The Wrangler Clone Jeep Wants To Ban

Fiat Chrysler Automobiles, now going by the name Stellantis, is again trying to enforce a legal block on the sale of an off-road vehicle made by India's Mahindra & Mahindra Ltd. The Fiat group's fury first erupted back in 2018 when it filed a complaint before the U.S. International Trade Commission. The complaint asked the organization to put an import ban on Mahindra's Roxor vehicle which was apparently a little too similar to the classic Jeep design originating back in the 1940s with the Willys. Here's the Roxor, for reference:

In its complaint, Fiat Chrysler labeled the Roxor as "a nearly identical copy of the iconic Jeep design," further adding that it was "modeled after the original Willys Jeep." The U.K.-based company pointed out how the Roxor's boxy body lines, flat sides, and level height for the rear and hood were a blatant rip-off of Jeep's own products. The automaker expressed concerns that Mahindra was trying to eat into Jeep's market share because the Roxor undercut the latter's offerings by a healthy margin.

But the story isn't as simple as it appears on the surface. Mahindra and Fiat Chrysler are both tied to a meaty licensing agreement that continues to this day. Interestingly, the licensing terms go all the way back to the 1940s and cover the Willys Jeep, too. In June 2020, the U.S. ITC ruled that Mahindra's Roxor was in violation of the Jeep Wrangler's "trade dress" and gave a sale and import ban on Mahindra's vehicle.

Another lifeline for Fiat Chrysler

Within months of being slapped with the import ban, Mahindra redesigned the Roxor. Soon after, the U. S. ITC modified its ban order and noted that the Roxor models made after 2020 can be imported and sold in the country because they no longer violate the Jeep Wrangler's "trade dress" aka signature design. However, Mahindra was not content with the victory and asked the court to lift the ban on pre-2020 Roxors, as well.

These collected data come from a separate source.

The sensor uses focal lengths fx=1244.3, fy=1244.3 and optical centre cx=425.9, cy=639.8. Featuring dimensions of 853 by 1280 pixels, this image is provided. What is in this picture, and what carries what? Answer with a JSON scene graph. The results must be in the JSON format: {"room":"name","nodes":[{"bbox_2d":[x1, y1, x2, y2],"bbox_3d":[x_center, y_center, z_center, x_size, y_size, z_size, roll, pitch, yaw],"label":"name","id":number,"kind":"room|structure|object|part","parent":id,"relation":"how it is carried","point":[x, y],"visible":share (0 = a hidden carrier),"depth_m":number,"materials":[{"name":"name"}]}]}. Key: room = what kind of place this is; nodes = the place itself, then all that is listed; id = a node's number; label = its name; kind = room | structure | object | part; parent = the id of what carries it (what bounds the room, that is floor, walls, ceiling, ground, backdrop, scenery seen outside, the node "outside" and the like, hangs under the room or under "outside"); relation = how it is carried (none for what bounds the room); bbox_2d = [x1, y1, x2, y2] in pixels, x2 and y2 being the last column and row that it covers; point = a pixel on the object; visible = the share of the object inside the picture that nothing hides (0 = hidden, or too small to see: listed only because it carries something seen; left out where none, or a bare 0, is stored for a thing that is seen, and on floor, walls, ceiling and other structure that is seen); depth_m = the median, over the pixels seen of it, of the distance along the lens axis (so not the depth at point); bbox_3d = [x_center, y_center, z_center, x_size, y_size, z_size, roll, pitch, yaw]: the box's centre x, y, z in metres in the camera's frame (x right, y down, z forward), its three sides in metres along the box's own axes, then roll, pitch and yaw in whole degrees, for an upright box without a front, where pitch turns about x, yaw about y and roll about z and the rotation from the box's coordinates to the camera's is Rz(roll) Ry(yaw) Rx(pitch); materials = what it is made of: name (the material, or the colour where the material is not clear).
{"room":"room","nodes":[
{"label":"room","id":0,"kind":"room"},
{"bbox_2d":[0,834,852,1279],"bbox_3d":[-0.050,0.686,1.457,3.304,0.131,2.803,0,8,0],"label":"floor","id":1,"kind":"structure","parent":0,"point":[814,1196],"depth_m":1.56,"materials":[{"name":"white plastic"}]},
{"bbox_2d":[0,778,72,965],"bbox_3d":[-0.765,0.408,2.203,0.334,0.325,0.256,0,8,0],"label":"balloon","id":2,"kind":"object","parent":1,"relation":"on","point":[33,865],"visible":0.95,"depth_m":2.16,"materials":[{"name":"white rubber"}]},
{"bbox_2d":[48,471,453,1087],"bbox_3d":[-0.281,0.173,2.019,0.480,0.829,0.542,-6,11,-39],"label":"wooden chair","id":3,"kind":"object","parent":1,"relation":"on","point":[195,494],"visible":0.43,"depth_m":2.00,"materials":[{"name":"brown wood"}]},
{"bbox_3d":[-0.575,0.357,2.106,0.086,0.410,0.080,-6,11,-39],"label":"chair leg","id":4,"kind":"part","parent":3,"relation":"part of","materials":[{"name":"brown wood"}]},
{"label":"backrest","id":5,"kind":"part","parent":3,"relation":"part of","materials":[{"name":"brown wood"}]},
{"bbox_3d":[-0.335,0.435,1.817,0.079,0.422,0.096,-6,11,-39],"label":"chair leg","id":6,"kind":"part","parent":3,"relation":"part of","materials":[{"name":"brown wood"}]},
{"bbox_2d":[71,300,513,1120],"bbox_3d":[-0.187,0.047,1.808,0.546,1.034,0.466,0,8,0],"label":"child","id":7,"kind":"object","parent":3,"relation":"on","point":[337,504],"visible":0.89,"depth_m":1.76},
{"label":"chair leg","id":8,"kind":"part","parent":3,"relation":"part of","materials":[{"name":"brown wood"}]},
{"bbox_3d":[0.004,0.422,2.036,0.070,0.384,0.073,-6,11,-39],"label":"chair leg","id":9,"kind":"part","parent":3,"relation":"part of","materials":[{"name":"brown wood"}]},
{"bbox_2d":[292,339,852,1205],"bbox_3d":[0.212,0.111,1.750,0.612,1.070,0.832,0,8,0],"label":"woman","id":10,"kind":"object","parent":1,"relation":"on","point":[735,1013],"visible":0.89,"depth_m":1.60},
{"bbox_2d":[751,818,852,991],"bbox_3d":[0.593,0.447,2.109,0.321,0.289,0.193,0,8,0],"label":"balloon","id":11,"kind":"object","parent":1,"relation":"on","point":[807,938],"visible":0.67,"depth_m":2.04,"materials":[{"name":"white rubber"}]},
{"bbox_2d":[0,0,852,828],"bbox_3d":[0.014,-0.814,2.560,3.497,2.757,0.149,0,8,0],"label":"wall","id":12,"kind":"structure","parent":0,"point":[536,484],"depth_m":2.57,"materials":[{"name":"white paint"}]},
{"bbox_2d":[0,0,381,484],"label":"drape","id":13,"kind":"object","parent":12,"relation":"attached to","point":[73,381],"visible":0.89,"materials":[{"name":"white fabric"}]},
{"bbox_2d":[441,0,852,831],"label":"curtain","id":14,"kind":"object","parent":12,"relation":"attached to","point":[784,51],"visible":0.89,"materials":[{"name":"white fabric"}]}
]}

In January 2022, Fiat Chrysler went knocking at the doors of the 6th U. S. Circuit Court of Appeals in Detroit, filing a fresh complaint that the modified Roxor still infringes on its Jeep design property. Mahindra, on the other hand, was waiting for its own legal results. Fast forward to March, when Mahindra & Mahindra's petition to get the import ban on pre-2020 Roxor lifted, was discarded. The U.S. Court of Appeals for the Federal Circuit upheld the ITC's original import ban decision.

Earlier this month, Fiat Chrysler Automobiles got another lifeline from a federal court in Detroit regarding its fresh petition. The court argued that wrong standards were applied while judging the case and classified Mahindra as a known infringer. "The simple fact that a known infringer's redesigned product is non-infringing does not support the conclusion that the safe distance rule should not apply," remarked one of the judges. Fiat Chrysler is now fighting again, seeking a permanent ban on all Roxor sales in the country.

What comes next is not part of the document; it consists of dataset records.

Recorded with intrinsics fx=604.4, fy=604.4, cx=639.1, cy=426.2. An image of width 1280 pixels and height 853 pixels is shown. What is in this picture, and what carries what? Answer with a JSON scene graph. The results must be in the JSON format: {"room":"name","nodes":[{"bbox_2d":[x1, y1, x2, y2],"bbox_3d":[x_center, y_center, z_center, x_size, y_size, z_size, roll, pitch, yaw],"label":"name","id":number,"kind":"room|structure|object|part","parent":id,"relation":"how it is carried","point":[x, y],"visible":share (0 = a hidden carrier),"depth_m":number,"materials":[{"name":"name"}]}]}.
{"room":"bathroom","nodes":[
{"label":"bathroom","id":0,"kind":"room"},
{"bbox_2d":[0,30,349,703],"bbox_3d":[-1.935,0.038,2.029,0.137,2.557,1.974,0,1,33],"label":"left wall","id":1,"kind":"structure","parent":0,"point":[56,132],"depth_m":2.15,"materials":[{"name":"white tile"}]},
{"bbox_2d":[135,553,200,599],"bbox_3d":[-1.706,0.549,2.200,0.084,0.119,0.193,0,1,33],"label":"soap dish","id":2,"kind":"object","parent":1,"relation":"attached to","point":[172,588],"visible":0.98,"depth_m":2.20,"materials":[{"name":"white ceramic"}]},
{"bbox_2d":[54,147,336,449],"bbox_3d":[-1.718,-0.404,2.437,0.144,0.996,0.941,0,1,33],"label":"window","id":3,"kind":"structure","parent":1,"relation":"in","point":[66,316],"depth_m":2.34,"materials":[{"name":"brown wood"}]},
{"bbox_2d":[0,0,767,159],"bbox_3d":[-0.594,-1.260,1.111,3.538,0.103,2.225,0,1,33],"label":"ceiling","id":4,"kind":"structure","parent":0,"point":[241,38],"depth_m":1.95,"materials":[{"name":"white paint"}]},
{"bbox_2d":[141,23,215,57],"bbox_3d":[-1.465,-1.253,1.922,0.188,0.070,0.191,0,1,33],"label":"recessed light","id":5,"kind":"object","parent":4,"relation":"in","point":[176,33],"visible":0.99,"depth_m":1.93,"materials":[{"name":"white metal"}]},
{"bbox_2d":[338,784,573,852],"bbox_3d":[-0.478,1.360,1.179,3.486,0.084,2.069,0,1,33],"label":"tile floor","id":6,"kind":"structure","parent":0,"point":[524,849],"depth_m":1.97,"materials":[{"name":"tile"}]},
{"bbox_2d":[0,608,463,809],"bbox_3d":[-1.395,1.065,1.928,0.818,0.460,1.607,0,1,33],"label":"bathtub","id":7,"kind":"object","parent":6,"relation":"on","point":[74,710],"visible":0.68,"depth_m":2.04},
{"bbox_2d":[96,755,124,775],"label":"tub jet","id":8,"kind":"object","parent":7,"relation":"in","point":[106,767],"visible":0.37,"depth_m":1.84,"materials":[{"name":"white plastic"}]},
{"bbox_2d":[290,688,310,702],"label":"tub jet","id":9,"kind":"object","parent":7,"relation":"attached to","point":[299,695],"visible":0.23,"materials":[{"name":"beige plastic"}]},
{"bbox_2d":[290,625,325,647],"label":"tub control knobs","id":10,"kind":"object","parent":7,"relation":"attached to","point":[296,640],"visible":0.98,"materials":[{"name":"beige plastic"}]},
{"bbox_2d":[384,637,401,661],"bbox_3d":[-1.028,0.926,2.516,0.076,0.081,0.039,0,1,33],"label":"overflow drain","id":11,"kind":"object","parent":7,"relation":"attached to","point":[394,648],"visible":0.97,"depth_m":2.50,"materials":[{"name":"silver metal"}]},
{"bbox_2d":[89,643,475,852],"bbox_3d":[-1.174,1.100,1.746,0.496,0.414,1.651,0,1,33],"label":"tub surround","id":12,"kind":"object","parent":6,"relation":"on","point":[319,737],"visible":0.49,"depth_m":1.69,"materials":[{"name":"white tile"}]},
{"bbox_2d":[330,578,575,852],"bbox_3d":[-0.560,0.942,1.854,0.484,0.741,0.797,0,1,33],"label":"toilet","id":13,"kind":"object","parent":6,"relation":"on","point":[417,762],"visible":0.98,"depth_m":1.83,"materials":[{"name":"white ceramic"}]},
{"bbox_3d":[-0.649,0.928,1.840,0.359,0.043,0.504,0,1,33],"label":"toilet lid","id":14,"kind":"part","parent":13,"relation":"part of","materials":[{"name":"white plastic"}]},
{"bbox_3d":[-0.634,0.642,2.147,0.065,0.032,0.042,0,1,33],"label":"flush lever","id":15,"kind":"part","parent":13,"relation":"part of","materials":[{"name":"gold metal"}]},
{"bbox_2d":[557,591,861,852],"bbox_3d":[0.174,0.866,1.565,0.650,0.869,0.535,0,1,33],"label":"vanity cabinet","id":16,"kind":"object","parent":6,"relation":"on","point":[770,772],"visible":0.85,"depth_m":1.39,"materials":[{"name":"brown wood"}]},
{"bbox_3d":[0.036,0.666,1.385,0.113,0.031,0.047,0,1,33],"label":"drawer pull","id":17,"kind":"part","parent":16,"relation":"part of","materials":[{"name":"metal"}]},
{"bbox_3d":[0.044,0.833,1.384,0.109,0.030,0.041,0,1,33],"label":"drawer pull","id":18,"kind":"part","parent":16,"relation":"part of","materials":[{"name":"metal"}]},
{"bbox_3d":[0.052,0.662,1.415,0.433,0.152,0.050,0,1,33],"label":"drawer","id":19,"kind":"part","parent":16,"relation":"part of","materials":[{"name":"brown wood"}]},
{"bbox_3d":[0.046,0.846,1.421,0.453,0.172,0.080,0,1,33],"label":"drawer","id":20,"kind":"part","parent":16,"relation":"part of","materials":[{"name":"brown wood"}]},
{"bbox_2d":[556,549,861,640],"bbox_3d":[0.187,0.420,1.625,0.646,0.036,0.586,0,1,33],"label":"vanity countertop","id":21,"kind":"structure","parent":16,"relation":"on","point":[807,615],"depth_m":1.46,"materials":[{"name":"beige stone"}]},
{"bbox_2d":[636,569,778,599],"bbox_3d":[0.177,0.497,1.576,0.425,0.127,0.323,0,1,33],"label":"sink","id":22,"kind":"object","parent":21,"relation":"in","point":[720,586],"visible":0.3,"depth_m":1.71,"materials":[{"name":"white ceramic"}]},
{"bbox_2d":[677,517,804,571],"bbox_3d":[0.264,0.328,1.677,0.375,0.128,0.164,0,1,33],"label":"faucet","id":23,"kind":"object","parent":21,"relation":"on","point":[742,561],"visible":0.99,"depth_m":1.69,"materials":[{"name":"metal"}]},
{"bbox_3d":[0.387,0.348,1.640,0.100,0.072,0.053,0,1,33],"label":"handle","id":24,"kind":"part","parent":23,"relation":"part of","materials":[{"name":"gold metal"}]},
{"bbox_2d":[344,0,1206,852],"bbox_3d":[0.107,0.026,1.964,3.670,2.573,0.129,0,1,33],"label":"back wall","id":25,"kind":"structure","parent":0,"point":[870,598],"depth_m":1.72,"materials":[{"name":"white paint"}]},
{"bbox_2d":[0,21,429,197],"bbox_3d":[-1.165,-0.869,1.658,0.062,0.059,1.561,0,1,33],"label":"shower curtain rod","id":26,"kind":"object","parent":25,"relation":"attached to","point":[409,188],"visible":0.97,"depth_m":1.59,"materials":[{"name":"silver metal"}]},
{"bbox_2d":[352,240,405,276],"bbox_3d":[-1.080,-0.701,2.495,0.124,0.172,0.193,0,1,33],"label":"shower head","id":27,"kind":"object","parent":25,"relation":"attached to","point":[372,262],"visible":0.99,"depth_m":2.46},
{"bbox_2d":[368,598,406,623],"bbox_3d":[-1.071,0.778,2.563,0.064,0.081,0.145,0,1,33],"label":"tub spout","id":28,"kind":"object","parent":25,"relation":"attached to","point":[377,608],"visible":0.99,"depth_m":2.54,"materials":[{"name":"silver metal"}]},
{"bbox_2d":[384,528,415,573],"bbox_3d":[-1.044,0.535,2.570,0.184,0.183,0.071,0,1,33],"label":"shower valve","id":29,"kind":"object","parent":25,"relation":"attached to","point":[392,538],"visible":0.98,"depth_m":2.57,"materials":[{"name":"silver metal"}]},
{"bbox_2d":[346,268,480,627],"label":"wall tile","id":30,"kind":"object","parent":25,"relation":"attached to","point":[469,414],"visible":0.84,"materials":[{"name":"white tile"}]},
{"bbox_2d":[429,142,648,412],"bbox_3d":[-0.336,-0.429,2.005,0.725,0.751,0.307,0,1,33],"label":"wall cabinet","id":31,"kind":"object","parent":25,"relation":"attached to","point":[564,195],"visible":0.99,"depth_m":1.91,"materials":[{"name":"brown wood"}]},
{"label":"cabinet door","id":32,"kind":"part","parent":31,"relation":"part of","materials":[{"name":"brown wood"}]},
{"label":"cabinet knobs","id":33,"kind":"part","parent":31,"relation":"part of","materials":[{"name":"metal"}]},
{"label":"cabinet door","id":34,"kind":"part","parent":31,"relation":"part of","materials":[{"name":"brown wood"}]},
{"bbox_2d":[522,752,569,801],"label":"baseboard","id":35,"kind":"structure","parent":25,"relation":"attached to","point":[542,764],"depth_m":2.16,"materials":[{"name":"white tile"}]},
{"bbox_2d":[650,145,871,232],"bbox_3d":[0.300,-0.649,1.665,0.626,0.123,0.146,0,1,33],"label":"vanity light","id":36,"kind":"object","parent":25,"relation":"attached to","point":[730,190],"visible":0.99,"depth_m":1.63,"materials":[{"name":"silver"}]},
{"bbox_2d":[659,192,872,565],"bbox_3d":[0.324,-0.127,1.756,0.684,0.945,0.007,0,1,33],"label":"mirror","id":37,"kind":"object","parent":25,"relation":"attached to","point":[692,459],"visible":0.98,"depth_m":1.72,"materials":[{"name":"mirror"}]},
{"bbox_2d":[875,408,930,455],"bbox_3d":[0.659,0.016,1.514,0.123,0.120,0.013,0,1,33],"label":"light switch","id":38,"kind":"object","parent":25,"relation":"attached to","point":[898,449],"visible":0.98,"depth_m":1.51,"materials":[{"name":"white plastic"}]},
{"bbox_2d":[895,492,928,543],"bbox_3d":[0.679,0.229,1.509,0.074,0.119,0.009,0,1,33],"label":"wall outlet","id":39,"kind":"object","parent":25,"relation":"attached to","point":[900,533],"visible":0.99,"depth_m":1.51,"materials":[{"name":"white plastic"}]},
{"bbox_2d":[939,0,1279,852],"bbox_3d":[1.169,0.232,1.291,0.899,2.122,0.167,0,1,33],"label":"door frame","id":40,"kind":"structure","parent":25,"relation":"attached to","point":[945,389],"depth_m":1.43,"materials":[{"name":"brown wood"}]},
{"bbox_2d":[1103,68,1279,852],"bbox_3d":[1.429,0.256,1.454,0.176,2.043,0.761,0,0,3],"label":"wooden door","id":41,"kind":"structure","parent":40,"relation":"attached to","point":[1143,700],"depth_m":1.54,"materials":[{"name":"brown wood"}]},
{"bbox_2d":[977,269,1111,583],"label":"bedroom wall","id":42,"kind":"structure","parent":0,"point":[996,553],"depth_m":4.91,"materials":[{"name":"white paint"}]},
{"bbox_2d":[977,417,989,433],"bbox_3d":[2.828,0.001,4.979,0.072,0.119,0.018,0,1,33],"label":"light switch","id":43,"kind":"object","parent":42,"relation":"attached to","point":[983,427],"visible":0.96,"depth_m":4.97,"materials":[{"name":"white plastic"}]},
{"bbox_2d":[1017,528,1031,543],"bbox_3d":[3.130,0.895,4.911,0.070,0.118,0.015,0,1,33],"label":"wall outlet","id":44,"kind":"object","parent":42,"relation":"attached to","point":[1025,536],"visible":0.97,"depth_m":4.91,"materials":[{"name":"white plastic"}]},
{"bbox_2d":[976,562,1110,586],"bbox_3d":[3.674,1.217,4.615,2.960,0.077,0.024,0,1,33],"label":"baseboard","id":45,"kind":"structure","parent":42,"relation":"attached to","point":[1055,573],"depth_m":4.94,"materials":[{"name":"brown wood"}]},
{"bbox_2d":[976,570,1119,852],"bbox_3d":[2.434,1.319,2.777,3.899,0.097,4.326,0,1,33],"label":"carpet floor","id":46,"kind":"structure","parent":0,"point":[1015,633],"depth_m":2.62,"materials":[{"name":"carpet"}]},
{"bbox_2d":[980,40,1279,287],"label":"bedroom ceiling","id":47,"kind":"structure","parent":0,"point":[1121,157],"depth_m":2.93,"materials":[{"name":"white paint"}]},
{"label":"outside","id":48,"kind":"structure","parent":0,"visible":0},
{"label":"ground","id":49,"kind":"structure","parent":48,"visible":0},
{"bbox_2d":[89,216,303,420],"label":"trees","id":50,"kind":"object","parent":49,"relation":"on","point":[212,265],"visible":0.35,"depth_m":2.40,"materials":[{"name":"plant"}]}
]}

You can't just import a Roxor and drive it on the road

If for whatever reason you really wanted a Mahindra Roxor and were prepared to spend thousands of dollars purchasing one abroad and shipping it to the United States, you still couldn't take it on the road. The country has some incredibly strict import laws, and not all of them are designed to protect American manufacturers' designs. While other acts and safety regulations may prevent you from importing your own Roxor, the main one you'd grapple with is the 1988 Imported Vehicle Safety Compliance Act. The act states that you can't import a vehicle that hasn't been sold in the United States, and it's one of the reasons Americans couldn't get their hands on a Land Rover Defender for a long time.

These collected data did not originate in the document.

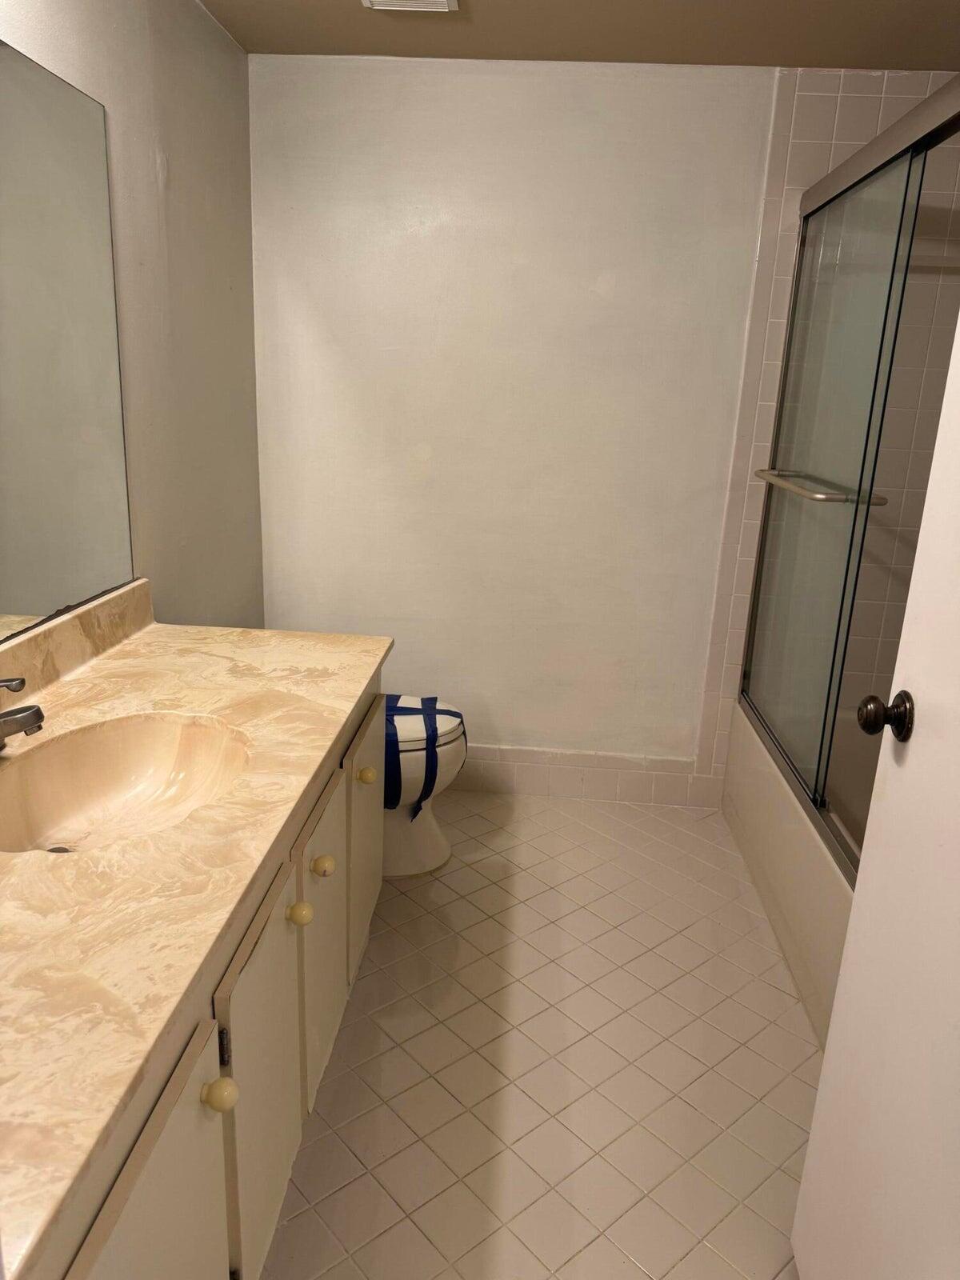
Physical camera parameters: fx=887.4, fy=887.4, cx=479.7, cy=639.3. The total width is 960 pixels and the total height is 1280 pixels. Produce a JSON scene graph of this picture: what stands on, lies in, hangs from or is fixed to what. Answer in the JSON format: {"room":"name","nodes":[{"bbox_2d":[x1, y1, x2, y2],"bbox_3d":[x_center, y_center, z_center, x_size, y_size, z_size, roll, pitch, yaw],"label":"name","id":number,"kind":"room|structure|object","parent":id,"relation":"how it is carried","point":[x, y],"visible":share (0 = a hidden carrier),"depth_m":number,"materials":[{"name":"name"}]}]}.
{"room":"bathroom","nodes":[
{"label":"bathroom","id":0,"kind":"room"},
{"bbox_2d":[0,0,265,641],"bbox_3d":[-0.866,-0.199,1.404,0.114,2.278,3.144,3,16,3],"label":"left wall","id":1,"kind":"structure","parent":0,"point":[151,184],"depth_m":2.18,"materials":[{"name":"paint"}]},
{"bbox_2d":[0,41,132,641],"bbox_3d":[-0.820,-0.382,1.115,0.007,0.933,1.603,3,16,3],"label":"mirror","id":2,"kind":"object","parent":1,"relation":"attached to","point":[78,447],"visible":1,"depth_m":1.63,"materials":[{"name":"mirror"}]},
{"bbox_2d":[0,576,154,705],"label":"backsplash","id":3,"kind":"structure","parent":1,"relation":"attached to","point":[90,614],"depth_m":1.72,"materials":[{"name":"beige stone"}]},
{"bbox_2d":[259,788,819,1279],"bbox_3d":[0.259,1.043,1.518,2.449,0.097,3.558,3,16,3],"label":"floor","id":4,"kind":"structure","parent":0,"point":[798,1039],"depth_m":1.84,"materials":[{"name":"beige tile"}]},
{"bbox_2d":[36,675,385,1279],"bbox_3d":[-0.565,0.598,1.422,0.626,0.778,1.567,3,16,3],"label":"vanity cabinet","id":5,"kind":"object","parent":4,"relation":"on","point":[157,1166],"visible":0.51,"depth_m":1.19,"materials":[{"name":"beige paint"}]},
{"bbox_2d":[0,591,395,1279],"bbox_3d":[-0.566,0.188,1.333,0.647,0.078,1.569,3,16,3],"label":"countertop","id":6,"kind":"structure","parent":5,"relation":"on","point":[138,644],"depth_m":1.07,"materials":[{"name":"beige stone"}]},
{"bbox_2d":[0,673,43,748],"bbox_3d":[-0.708,0.111,1.273,0.164,0.139,0.225,3,16,3],"label":"faucet","id":7,"kind":"object","parent":6,"relation":"on","point":[33,716],"visible":0.99,"depth_m":1.28,"materials":[{"name":"silver metal"}]},
{"bbox_2d":[0,710,251,854],"bbox_3d":[-0.548,0.264,1.350,0.400,0.143,0.490,3,16,3],"label":"sink","id":8,"kind":"object","parent":6,"relation":"in","point":[88,791],"visible":0.78,"depth_m":1.47,"materials":[{"name":"beige stone"}]},
{"bbox_2d":[381,695,467,878],"bbox_3d":[-0.405,0.294,2.569,0.770,0.722,0.482,3,16,3],"label":"toilet","id":9,"kind":"object","parent":4,"relation":"on","point":[436,846],"visible":0.25,"depth_m":2.51,"materials":[{"name":"white ceramic"}]},
{"bbox_2d":[383,695,465,820],"bbox_3d":[-0.240,0.318,2.611,0.393,0.303,0.414,3,16,3],"label":"tape","id":10,"kind":"object","parent":9,"relation":"on","point":[397,698],"visible":0.43,"depth_m":2.47,"materials":[{"name":"blue plastic"}]},
{"bbox_2d":[721,700,856,1049],"bbox_3d":[1.171,0.636,2.156,0.784,0.396,1.641,3,16,3],"label":"bathtub","id":11,"kind":"object","parent":4,"relation":"on","point":[800,883],"visible":0.29,"depth_m":2.32,"materials":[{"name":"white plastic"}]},
{"bbox_2d":[740,77,959,870],"bbox_3d":[0.835,-0.297,1.959,0.096,1.503,1.619,3,16,3],"label":"sliding shower door","id":12,"kind":"structure","parent":11,"relation":"on","point":[818,786],"depth_m":2.10,"materials":[{"name":"glass"}]},
{"bbox_2d":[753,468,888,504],"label":"towel bar","id":13,"kind":"object","parent":12,"relation":"attached to","point":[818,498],"visible":0.81,"depth_m":2.01,"materials":[{"name":"silver metal"}]},
{"bbox_2d":[788,301,959,1279],"bbox_3d":[0.543,0.139,0.761,0.152,2.019,0.825,3,16,3],"label":"door","id":14,"kind":"structure","parent":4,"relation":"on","point":[866,846],"depth_m":1.11,"materials":[{"name":"white paint"}]},
{"bbox_2d":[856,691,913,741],"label":"door knob","id":15,"kind":"object","parent":14,"relation":"attached to","point":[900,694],"visible":0.94,"depth_m":1.15,"materials":[{"name":"brown metal"}]},
{"bbox_2d":[201,0,959,67],"bbox_3d":[0.383,-1.230,0.975,2.455,0.105,3.351,3,16,3],"label":"ceiling","id":16,"kind":"structure","parent":0,"point":[623,54],"depth_m":2.25,"materials":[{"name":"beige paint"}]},
{"bbox_2d":[360,0,459,11],"bbox_3d":[-0.171,-1.476,1.993,0.225,0.021,0.299,3,16,3],"label":"ceiling vent","id":17,"kind":"object","parent":16,"relation":"attached to","point":[438,4],"visible":0.98,"depth_m":2.10,"materials":[{"name":"white"}]},
{"bbox_2d":[248,53,946,798],"bbox_3d":[0.533,-0.544,2.829,2.543,2.242,0.118,3,16,3],"label":"back wall","id":18,"kind":"structure","parent":0,"point":[434,79],"depth_m":2.72,"materials":[{"name":"white paint"}]},
{"bbox_2d":[447,744,709,806],"bbox_3d":[-0.049,0.445,3.078,1.568,0.167,0.013,3,16,3],"label":"baseboard","id":19,"kind":"structure","parent":18,"relation":"attached to","point":[534,770],"depth_m":3.05,"materials":[{"name":"beige tile"}]},
{"bbox_2d":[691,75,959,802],"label":"wall tile","id":20,"kind":"structure","parent":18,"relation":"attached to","point":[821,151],"depth_m":2.61,"materials":[{"name":"beige tile"}]}
]}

However, as with all rules and regulations, there are exceptions. The main one with the Imported Vehicle Safety Compliance Act is a clause that allows vehicles that were manufactured more than 25-years ago to be imported. The foreign version of the Roxor, the Mahindra Thar M2DICR variant, has been manufactured in India since 2010. So if you find an older model, you might only have 13 years to wait. But finding a 25-year-old vehicle isn't your only problem. If you want to get your knock-off Jeep on the road, it must be unmodified and meet other regulations imposed by the Environmental Protection Agency. To make matters worse, if you live in California, there are a few extra hoops you have to jump through. So really, you're better off either keeping your Roxor off road or simply buying an actual Jeep.